The Remarkable “community” is full of people like this — especially on Reddit.
99% of the time they have some comically unique workflow that Remarkable “needs” to support or they want to read ebooks on the thing and have it be better than a Kindle (which they also hate) or something else that if they did any research before buying would have (hopefully) dissuaded them.

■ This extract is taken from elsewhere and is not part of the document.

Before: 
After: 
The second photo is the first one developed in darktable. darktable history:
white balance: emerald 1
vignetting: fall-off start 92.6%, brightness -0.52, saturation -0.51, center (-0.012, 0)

An eink device not being great at reading books is silly. These devices are especially compelling for academics, but Remarkable has no links to reference managers like Zotero. It also is radically dependent on your computer or phone for getting material on/off, when an integration with Readwise for instance would fit naturally into people’s flow and not require cluttering up the filesysten with temporary material like news articles. Search over handwriting is bad to impossible, and there’s no mechanism to link to another note or another page, a now standard feature on all competitors except the Kindle Scribe that helps solve the “I can’t flip back and forth in my notebook” problem common to all electronic notebooks.
People’s frustration is that it could do radically more that way would really enhance functionality and utility for a lot of people, without hurting its distraction free nature, but they refuse to do so. The thing doesn’t even support comic book archives, and the new one has a great color screen!
It's a processor and a screen. There's nothing about the physical device that prevents it from doing well at reading ebooks or comics. It's purely software. Forcing me to carry both a tablet for reading and a tablet for writing is ridiculous, especially at an ~$800 price point.
I can't mark up documents in a paper notebook, but it's marketed as one of the chief uses for Remarkable. Why? Because it's not "a paper notebook" it's electronic paper -- ie it's meant to do everything paper does. If I can print it out, I should be able to read it without much trouble, and would expect a good experience doing so for such an expensive device.
You don't have to go full Boox with the entire Android ecosystem to do that if you don't want to. But as an example of what a great reading experience on epaper can be, I'd refer you to Neoreader from Boox, the default reading app on their platform, which has excellent support for epub, comic books/manga, and PDFs.
99% of the time they have some comically unique workflow that Remarkable “needs” to support or they want to read ebooks on the thing and have it be better than a Kindle (which they also hate) or something else that if they did any research before buying would have (hopefully) dissuaded them.